15 October 2021 Focus is the section of Frieze London dedicated to younger, more fringey galleries. With a more open structure than the main fair, it tends to privilege media that are less common in the more blue-chip presentations, such as film and video. There is much experimental work among the 35 exhibitors, but the abundance of painting elsewhere in the fair carries through here too. Frieze London’s artistic director Eva Langret’s commitment to bringing new voices to the fair has borne fruit in this section: 13 of the galleries are new to Frieze, including three in this selection of highlights: Addis Fine Art, Copperfield and Edel Assanti.
Noémie Goudal, Edel Assanti
Goudal is interested in paleoclimatology, and her film Below the Deep South (2021) and the related photographs here explore the notion of “deep time” in relation to the climate emergency. They are part of a new multi-faceted project called Post Atlantica. The video, installed on a vast LED screen, unravels across 11 and a half minutes, and features a series of images of landscapes, shot by Goudal in various locations across the world, being consumed by fire, layer by layer. Goudal plays with perception, with truth and fiction in the photographic image—as is revealed dramatically in the final moments of the film (no spoilers).
Noémie Goudal, Below the Deep South, installation view, Edel Assanti, Frieze London, 2021.
Edgar Calel, Proyectos Ultravioleta
Calel’s work, The Echo of an Ancient Form of Knowledge(2021), has been acquired by the Tate galleries through the annual Frieze Tate Fund—or rather, Tate has become the piece’s custodian, since Calel sees these stones, and the fruits that sit on them, as altars and a “sacred site for rituals”. Calel, who is Guatemalan, explores the Indigenous experience through the beliefs and practices of his Mayan Kaqchikel heritage. What is likely to be viewed by most Frieze visitors as an installation is in fact an offering to his ancestors. Both in the Tate acquisition and the very act of displaying the piece at the fair, Calel challenges us to consider the complexities of Indigenous cultures and the ongoing effects of their destruction.
Andrea Fourchy, Lomex
In her More Girlfriends paintings (all 2021), Fourchy takes images of notable performers, including Charlotte Gainsbourg, Isabelle Huppert, Divine and Anjelica Huston, and sets them within bold, patterned spaces. Fourchy, who is based in New York, was taught by the American artist Wayne Thiebaud and her paintings surf the outskirts of Pop as well as nodding to Sigmar Polke, Henri Matisse and others. The collage-like feel of the paintings is enhanced by Fourchy’s use of oil and enamel paint, lending a distinctive texture and sheen to areas within the composition, where Fourchy’s protagonists loom into focus or are abstracted almost to illegibility.
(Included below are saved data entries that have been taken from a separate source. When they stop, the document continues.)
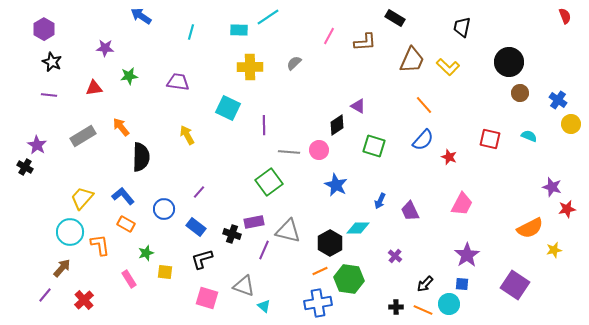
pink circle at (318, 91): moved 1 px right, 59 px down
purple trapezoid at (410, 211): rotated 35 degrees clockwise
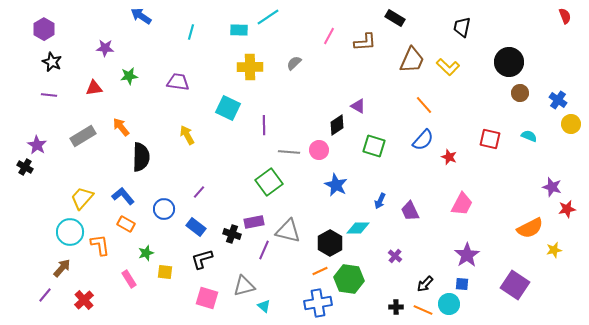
gray triangle at (244, 286): rotated 35 degrees counterclockwise
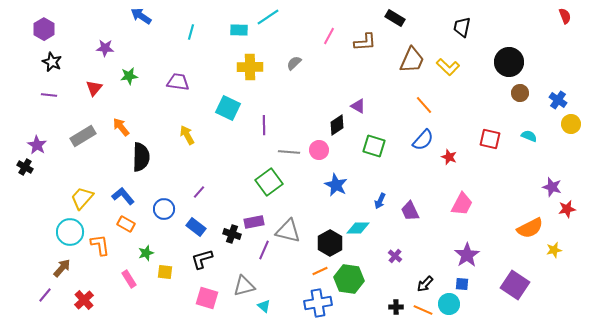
red triangle at (94, 88): rotated 42 degrees counterclockwise
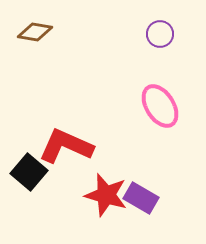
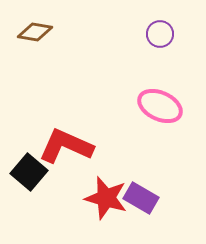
pink ellipse: rotated 33 degrees counterclockwise
red star: moved 3 px down
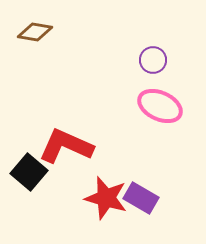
purple circle: moved 7 px left, 26 px down
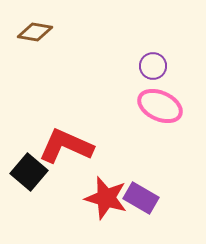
purple circle: moved 6 px down
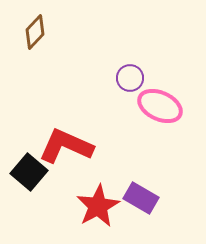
brown diamond: rotated 56 degrees counterclockwise
purple circle: moved 23 px left, 12 px down
red star: moved 8 px left, 8 px down; rotated 27 degrees clockwise
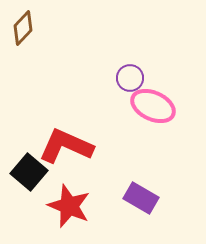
brown diamond: moved 12 px left, 4 px up
pink ellipse: moved 7 px left
red star: moved 29 px left; rotated 21 degrees counterclockwise
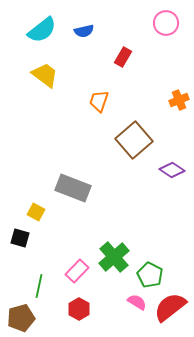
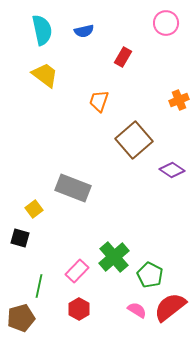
cyan semicircle: rotated 64 degrees counterclockwise
yellow square: moved 2 px left, 3 px up; rotated 24 degrees clockwise
pink semicircle: moved 8 px down
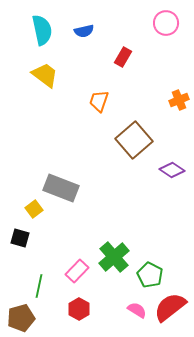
gray rectangle: moved 12 px left
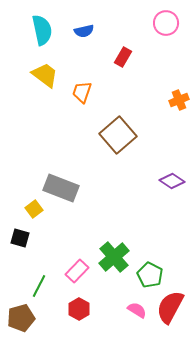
orange trapezoid: moved 17 px left, 9 px up
brown square: moved 16 px left, 5 px up
purple diamond: moved 11 px down
green line: rotated 15 degrees clockwise
red semicircle: rotated 24 degrees counterclockwise
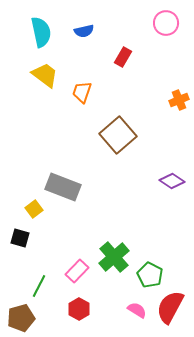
cyan semicircle: moved 1 px left, 2 px down
gray rectangle: moved 2 px right, 1 px up
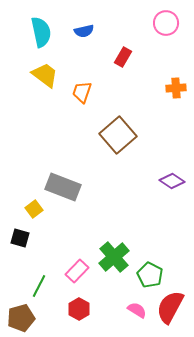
orange cross: moved 3 px left, 12 px up; rotated 18 degrees clockwise
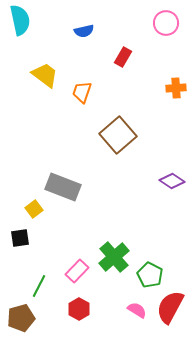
cyan semicircle: moved 21 px left, 12 px up
black square: rotated 24 degrees counterclockwise
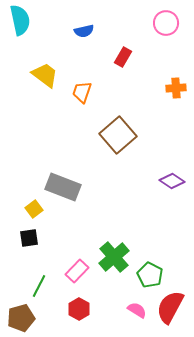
black square: moved 9 px right
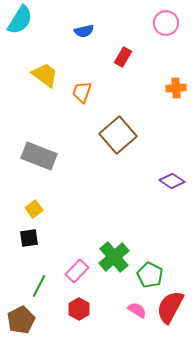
cyan semicircle: rotated 44 degrees clockwise
gray rectangle: moved 24 px left, 31 px up
brown pentagon: moved 2 px down; rotated 12 degrees counterclockwise
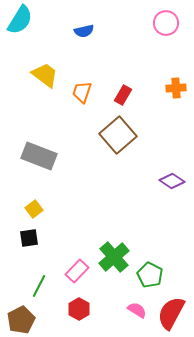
red rectangle: moved 38 px down
red semicircle: moved 1 px right, 6 px down
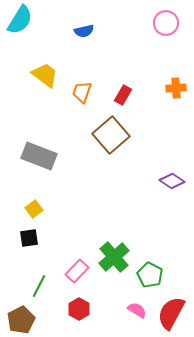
brown square: moved 7 px left
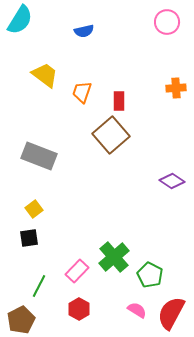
pink circle: moved 1 px right, 1 px up
red rectangle: moved 4 px left, 6 px down; rotated 30 degrees counterclockwise
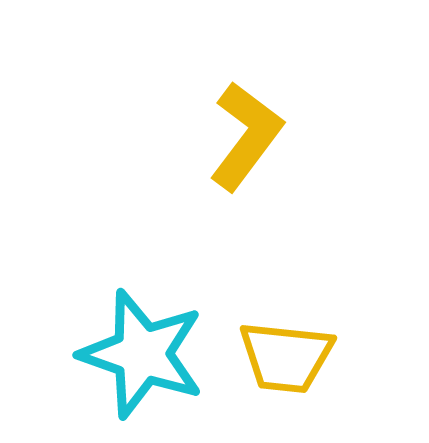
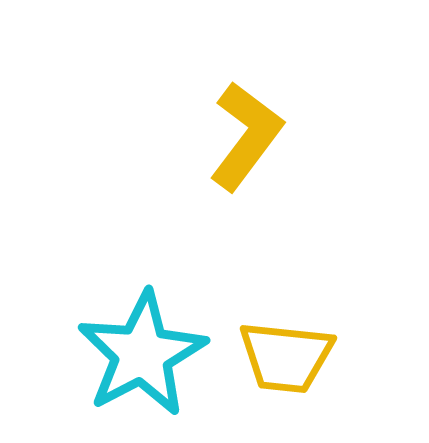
cyan star: rotated 25 degrees clockwise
Merikokeb Berhanu, Addis Fine Art
Berhanu’s paintings are difficult to pin down. Born in Addis Ababa in Ethiopia but now based in Maryland, she evokes the rupture of her emigration to the US in compositions that hint at figurative presences, still-lifes and landscapes but never resolve into a clear singular narrative. There is a sense of the micro meeting the macro, with cellular forms abutting those resembling geologic maps. Occasional clear references to bodies and animals—feet, cows and horses—are set amid abstract forms. It is this rich ambiguity, an enigmatic dreaminess, that makes Berhanu’s work so absorbing.
Alberta Whittle, Copperfield
Whittle was born in Bridgetown, Barbados, and now lives between there and Glasgow. Her works explore that personal background through a complex web of references to Caribbean and African history and ritual, with rich allusions to literature and performance. Here, a constellation of bronze casts of Whittle’s tongue map the stars in reference to Caribbean Indigenous communities’ use of the firmament in maritime mapping and agricultural practices. A new film takes a characteristically collage-like approach to Atlantic histories, with elements of choreography and Whittle’s soothing voiceover—“Remember to soften,” she counsels. Meanwhile, a deceptively colourful sculpture alludes to the origins of the limbo dance in slave ships.
Sammy Baloji, Ali Cherri, Imane Farès
This stand brings together two artists investigating histories of colonialism and museum collections who are about to show their work in august European institutions: Baloji at the Uffizi in Florence and Cherri as artist-in-residence at the National Gallery in London. Baloji’s works in bronze and acrylic paint on paper investigate the global trade in textiles in the historic Kongo region, now part of the Democratic Republic of Congo, Angola and Gabon. They inevitably refer to another historic trade: slavery. Cherri’s vast totems and small figures bring together found and made objects to explore the distinctions in the classification between nature and culture, and the underlying social, historical and museological implications.